Das Gefühl dazu war schon lange da, aber da ich es wie auch den zweiten Band „Weltasche“ noch mal lesen möchte, bevor „Weltasche 2“ rauskommt, habe ich das bislang immer noch hinausgezögert. Allerdings wird es bis zu dieser Veröffentlichung vermutlich noch ziemlich lange dauern und deswegen kann ich beide Bücher dann noch einmal lesen.

 
Ein bisschen war ich besorgt, ob mir die Geschichte wirklich noch so gefällt. Es wäre nicht das erste Mal, dass ich ein Buch viel besser in Erinnerung habe oder es beim zweiten Lesen einfach an Reiz verliert.
Aber das kann ich von „Kernstaub“ bislang nicht behaupten. Ich weiß ja, dass es sehr ausschweifend formuliert ist, was eigentlich gar nicht meins ist und es gibt ab und zu Stellen, wo es ein ganz klein bisschen weniger sein dürfte. Das war aber damals auch schon so und darüber sehe ich hinweg.
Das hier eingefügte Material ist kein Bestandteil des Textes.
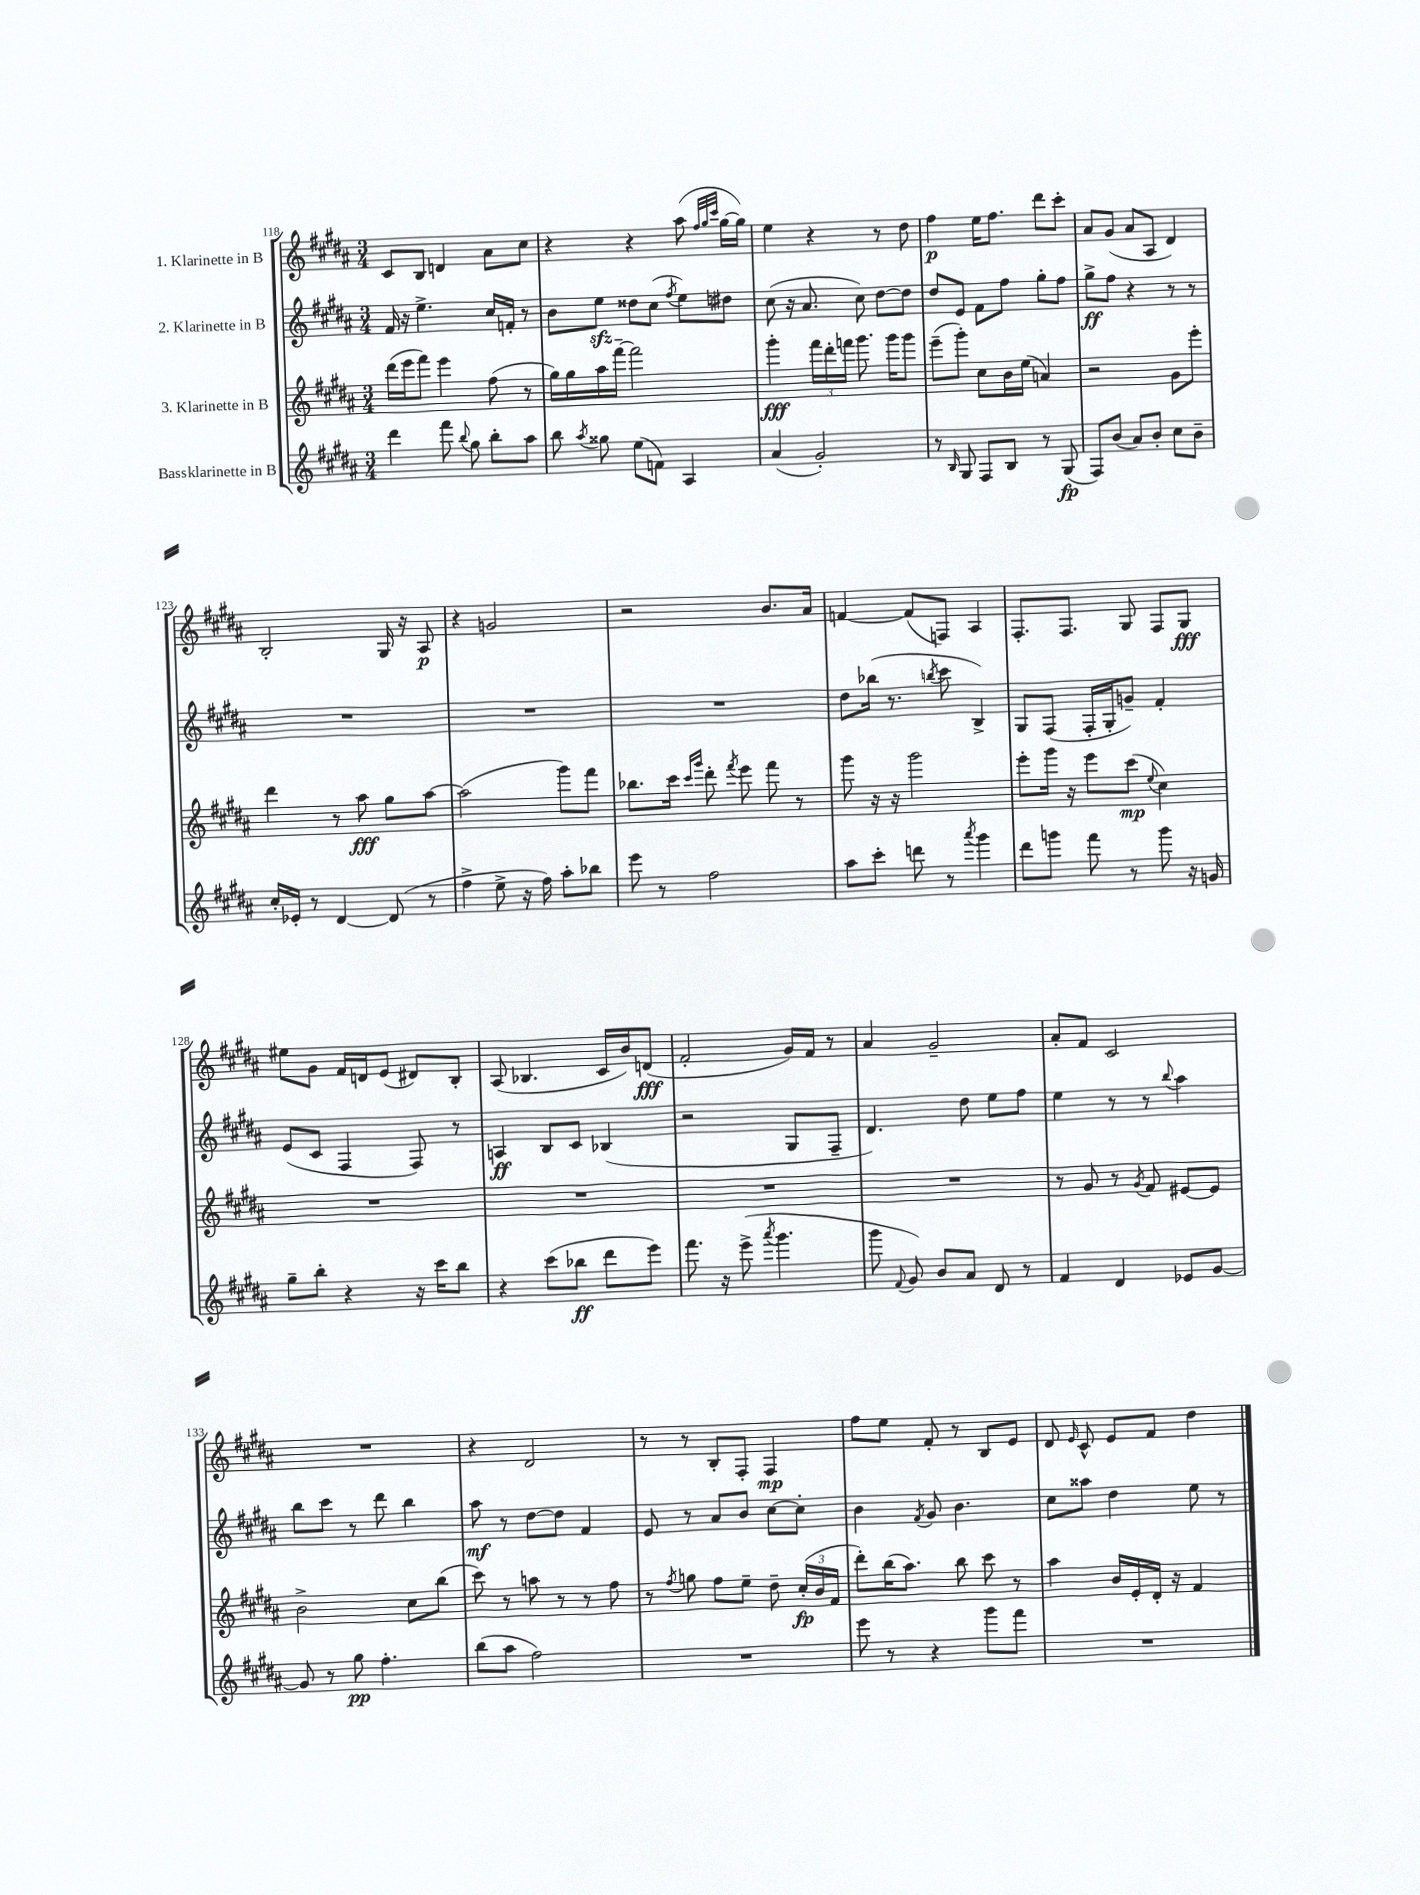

**kern	**dynam	**kern	**dynam	**kern	**dynam	**kern	**dynam
*part4	*part4	*part3	*part3	*part2	*part2	*part1	*part1
*staff4	*staff4	*staff3	*staff3	*staff2	*staff2	*staff1	*staff1
*I"Bassklarinette in B	*	*I"3. Klarinette in B	*	*I"2. Klarinette in B	*	*I"1. Klarinette in B	*
*clefG2	*	*clefG2	*	*clefG2	*	*clefG2	*
*k[f#c#g#d#a#]	*	*k[f#c#g#d#a#]	*	*k[f#c#g#d#a#]	*	*k[f#c#g#d#a#]	*
*M3/4	*	*M3/4	*	*M3/4	*	*M3/4	*
=118	=118	=118	=118	=118	=118	=118	=118
4ddd#\	.	(16ddd#\LL	.	16f#/	.	8c#/L	.
.	.	16eee\J	.	16r	.	.	.
.	.	8fff#\J)	.	4.ee^\	.	8B/J	.
8fff#\	.	4eee\	.	.	.	4dn/	.
8qqbb/	.	.	.	.	.	.	.
8gg#\	.	.	.	.	.	.	.
8bb'\L	.	(8ff#\	.	16cc#/LL	.	8a#\L	.
.	.	.	.	16fn'/JJ	.	.	.
8aa#\J	.	8r	.	8r	.	8cc#\J	.
=119	=119	=119	=119	=119	=119	=119	=119
8bb\	.	16gg#\LL)	.	8b\L	.	4r	.
.	.	16gg#\	.	.	.	.	.
8qaa#/	.	.	.	.	.	.	.
8gg##X\	.	16aa#\	.	8eezz\J	.	.	.
.	.	[16fff#~\JJ	.	.	.	.	.
(8ee\L	.	2fff#\]	.	8dd##X\L	.	4r	.
8fn\J)	.	.	.	(8cc#\J	.	.	.
.	.	.	.	8qff#/	.	.	.
4A#/	.	.	.	8ee\L)	.	(8aa#\	.
.	.	.	.	.	.	32qqff#/LLL	.
.	.	.	.	.	.	32qqgg#/	.
.	.	.	.	.	.	32qqccc#/JJJ	.
.	.	.	.	8dd#X\J	.	[16gg#\LL	.
.	.	.	.	.	.	16gg#\JJ])	.
=120	=120	=120	=120	=120	=120	=120	=120
(4a#/	.	4ggg#'\	fff	(8cc#\	.	4ee\	.
.	.	.	.	16r	.	.	.
.	.	.	.	8.a#/	.	.	.
2g#'/)	.	24fff#\LL	.	.	.	4r	.
.	.	24ddd#'\	.	.	.	.	.
.	.	24fffn\JJ	.	.	.	.	.
.	.	8.ggg#\	.	8cc#\)	.	.	.
.	.	.	.	[8dd#\L	.	8r	.
.	.	16ggg#\KL	.	.	.	.	.
.	.	8ggg#\J	.	8dd#\J]	.	8dd#\	.
=121	=121	=121	=121	=121	=121	=121	=121
8r	.	(8eee~\L	.	8dd#/L	.	4ff#\	p
16qqB/	.	.	.	.	.	.	.
8G#/	.	8ggg#'\J)	.	8e/J	.	.	.
8F#/L	.	8cc#\L	.	8f#\L	.	16ee\KL	.
.	.	.	.	.	.	8.ff#\J	.
8B/J	.	16b\L	.	8ff#\J	.	.	.
.	.	(16ee\JJ	.	.	.	.	.
8r	.	4an/)	.	8gg#'\L	.	8ddd#\L	.
(8G#/	fp	.	.	8ff#\J	.	8ccc#'\J	.
=122	=122	=122	=122	=122	=122	=122	=122
8F#/L)	.	2r	.	8gg#^\L	ff	8a#/L	.
(8b/J	.	.	.	8ff#\J	.	(8g#/J	.
8a#/L)	.	.	.	4r	.	8a#/L	.
8b'/J	.	.	.	.	.	8A#/J	.
8cc#\L	.	8g#\L	.	8r	.	4d#/)	.
8b~\J	.	8eee'\J	.	8r	.	.	.
!!LO:LB:g=z
=123	=123	=123	=123	=123	=123	=123	=123
16cc#'/LL	.	4ddd#\	.	2.r	.	2B'/	.
16e-X'/JJ	.	.	.	.	.	.	.
8r	.	.	.	.	.	.	.
[4d#/	.	8r	.	.	.	.	.
.	.	8aa#\	fff	.	.	.	.
(8d#/]	.	8gg#\L	.	.	.	16G#/	.
.	.	.	.	.	.	16r	.
8r	.	[8aa#\J	.	.	.	8A#/	p
=124	=124	=124	=124	=124	=124	=124	=124
4ff#^\	.	(2aa#\]	.	2.r	.	4r	.
8ee^\	.	.	.	.	.	2gn/	.
16r	.	.	.	.	.	.	.
16ff#\)	.	.	.	.	.	.	.
8aa#'\L	.	8ggg#\L)	.	.	.	.	.
8bb-X\J	.	8fff#\J	.	.	.	.	.
=125	=125	=125	=125	=125	=125	=125	=125
8eee\	.	8.bb-X\L	.	2.r	.	2r	.
8r	.	.	.	.	.	.	.
.	.	16ccc#\Jk	.	.	.	.	.
.	.	16qqccc#/LL	.	.	.	.	.
.	.	16qqggg#/JJ	.	.	.	.	.
2ff#\	.	8ddd#'\	.	.	.	.	.
.	.	8qfff#/	.	.	.	.	.
.	.	8eee\	.	.	.	.	.
.	.	8fff#\	.	.	.	8.b/L	.
.	.	8r	.	.	.	.	.
.	.	.	.	.	.	16a#/Jk	.
=126	=126	=126	=126	=126	=126	=126	=126
8aa#\L	.	8ggg#\	.	8dd#\L	.	[4fn/	.
8ccc#'\J	.	16r	.	(16bb-X\Jk	.	.	.
.	.	16r	.	8.r	.	.	.
8dddn\	.	2ggg#\	.	.	.	(8f/L]	.
.	.	.	.	8qbbn/	.	.	.
8r	.	.	.	8ccc#\	.	8Fn/J)	.
8qaaa#/	.	.	.	.	.	.	.
4ggg#\	.	.	.	4B^/)	.	4A#/	.
=127	=127	=127	=127	=127	=127	=127	=127
8ddd#\L	.	8eee'\L	.	8G#/L	.	8.F#'/L	.
8gggn\J	.	16ggg#\Jk	.	(8F#/J	.	.	.
.	.	16r	.	.	.	8.F#/J	.
8fff#\	.	8eee\L	.	16F#'/LL	.	.	.
.	.	.	.	16G#'/J	.	.	.
8r	.	(8ccc#\J	mp	8gn~/J)	.	8G#/	.
.	.	8qqee/	.	.	.	.	.
8ggg\	.	4cc#\)	.	4f#'/	.	8F#/L	.
16r	.	.	.	.	.	8G#/J	fff
16gn/	.	.	.	.	.	.	.
!!LO:LB:g=z
=128	=128	=128	=128	=128	=128	=128	=128
8gg#~\L	.	2.r	.	(8e/L	.	8ee#X\L	.
8bb'\J	.	.	.	8c#/J	.	8g#\J	.
4r	.	.	.	4F#/	.	16f#/LL	.
.	.	.	.	.	.	16dn/J	.
.	.	.	.	.	.	(8e/J	.
16r	.	.	.	8F#/)	.	8d#X/L)	.
16ccc#\KL	.	.	.	.	.	.	.
8bb\J	.	.	.	8r	.	8B'/J	.
=129	=129	=129	=129	=129	=129	=129	=129
4r	.	2.r	.	4An/	ff	(8A#/	.
.	.	.	.	.	.	4.B-X/	.
(8ccc#\L	.	.	.	8B/L	.	.	.
8bb-X\J	ff	.	.	8c#/J	.	.	.
8ddd#\L	.	.	.	(4B-X/	.	16c#/LL	.
.	.	.	.	.	.	16b/J)	.
8eee\J)	.	.	.	.	.	(8dn/J	fff
=130	=130	=130	=130	=130	=130	=130	=130
8.fff#\	.	2.r	.	2r	.	2f#'/	.
16r	.	.	.	.	.	.	.
(8eee^\	.	.	.	.	.	.	.
8qaaa#/	.	.	.	.	.	.	.
4.ggg#\	.	.	.	.	.	.	.
.	.	.	.	8G#/L	.	16g#/LL)	.
.	.	.	.	.	.	16f#/JJ	.
.	.	.	.	8F#~/J	.	8r	.
=131	=131	=131	=131	=131	=131	=131	=131
8ggg#\	.	2.r	.	4.d#/)	.	4a#/	.
8qqf#/	.	.	.	.	.	.	.
8g#/)	.	.	.	.	.	.	.
8b/L	.	.	.	.	.	2g#~/	.
8a#/J	.	.	.	8dd#\	.	.	.
8d#/	.	.	.	8ee\L	.	.	.
8r	.	.	.	8ff#\J	.	.	.
=132	=132	=132	=132	=132	=132	=132	=132
4f#/	.	8r	.	4ee\	.	8a#'/L	.
.	.	8g#/	.	.	.	8f#/J	.
4d#/	.	8r	.	8r	.	2c#/	.
.	.	8qg#/	.	.	.	.	.
.	.	8f#/	.	8r	.	.	.
.	.	.	.	8qqbb/	.	.	.
8e-X/L	.	[8e#X/L	.	4aa#\	.	.	.
[8g#/J	.	8e#/J]	.	.	.	.	.
!!LO:LB:g=z
=133	=133	=133	=133	=133	=133	=133	=133
8g#/]	.	2b^\	.	8bb\L	.	2.r	.
8r	.	.	.	8ccc#\J	.	.	.
8gg#\	pp	.	.	8r	.	.	.
4.ff#'\	.	.	.	8ddd#\	.	.	.
.	.	8cc#\L	.	4bb\	.	.	.
.	.	(8bb\J	.	.	.	.	.
=134	=134	=134	=134	=134	=134	=134	=134
(8bb\L	.	8ccc#\)	.	8aa#\	mf	4r	.
8aa#\J	.	8r	.	8r	.	.	.
2ff#\)	.	8aan\	.	[8dd#\L	.	2d#/	.
.	.	8r	.	8dd#\J]	.	.	.
.	.	8r	.	4f#/	.	.	.
.	.	8ff#\	.	.	.	.	.
=135	=135	=135	=135	=135	=135	=135	=135
2.r	.	8r	.	8e/	.	8r	.
.	.	8qff#/	.	.	.	.	.
.	.	8ggn\	.	8r	.	8r	.
.	.	8ff#\L	.	8a#/L	.	8B'/L	.
.	.	8ee~\J	.	8b/J	.	8F#'/J	.
.	.	8dd#~\	.	[8cc#\L	.	4F#/	mp
.	.	(24cc#'/LL	fp	8cc#'\J]	.	.	.
.	.	24b/	.	.	.	.	.
.	.	24f#/JJ	.	.	.	.	.
=136	=136	=136	=136	=136	=136	=136	=136
8eee\	.	8ddd#'\L)	.	4b\	.	8ff#\L	.
8r	.	(16bb\K	.	.	.	8ee\J	.
.	.	8.aa#\J)	.	.	.	.	.
.	.	.	.	8qf#/	.	.	.
4r	.	.	.	8g#/	.	8f#'/	.
.	.	8bb\	.	4.b\	.	8r	.
8ggg#\L	.	8ccc#\	.	.	.	8B/L	.
8fff#\J	.	8r	.	.	.	8e/J	.
=137	=137	=137	=137	=137	=137	=137	=137
2.r	.	4aa#\	.	8cc#\L	.	8d#/	.
.	.	.	.	.	.	16qqe/	.
.	.	.	.	8aa##X\J	.	8c#^^/	.
.	.	16b/LL	.	4dd#\	.	8e/L	.
.	.	16e'/	.	.	.	.	.
.	.	16d#'/JJ	.	.	.	8f#/J	.
.	.	16r	.	.	.	.	.
.	.	4f#/	.	8ee\	.	4dd#\	.
.	.	.	.	8r	.	.	.
==	==	==	==	==	==	==	==
*-	*-	*-	*-	*-	*-	*-	*-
Im Gegensatz dazu versuche ich jetzt auf kleine Details genauer zu achten oder sie schon zu den noch folgenden Ereignissen zu verknüpfen, sofern ich diese noch in Erinnerung habe. Deswegen ist das Buch einerseits spannend und birgt immer noch Neues, andererseits kann ich eben auch in eine vertraute Welt zurückkehren.

 
Wie lief euer Lesemonat?
Gerade wenn ihr Autor seid, hattet ihr neben dem Camp NaNo überhaupt Zeit zum Lesen?
Habt ihr „Kernstaub“ schon mal gelesen?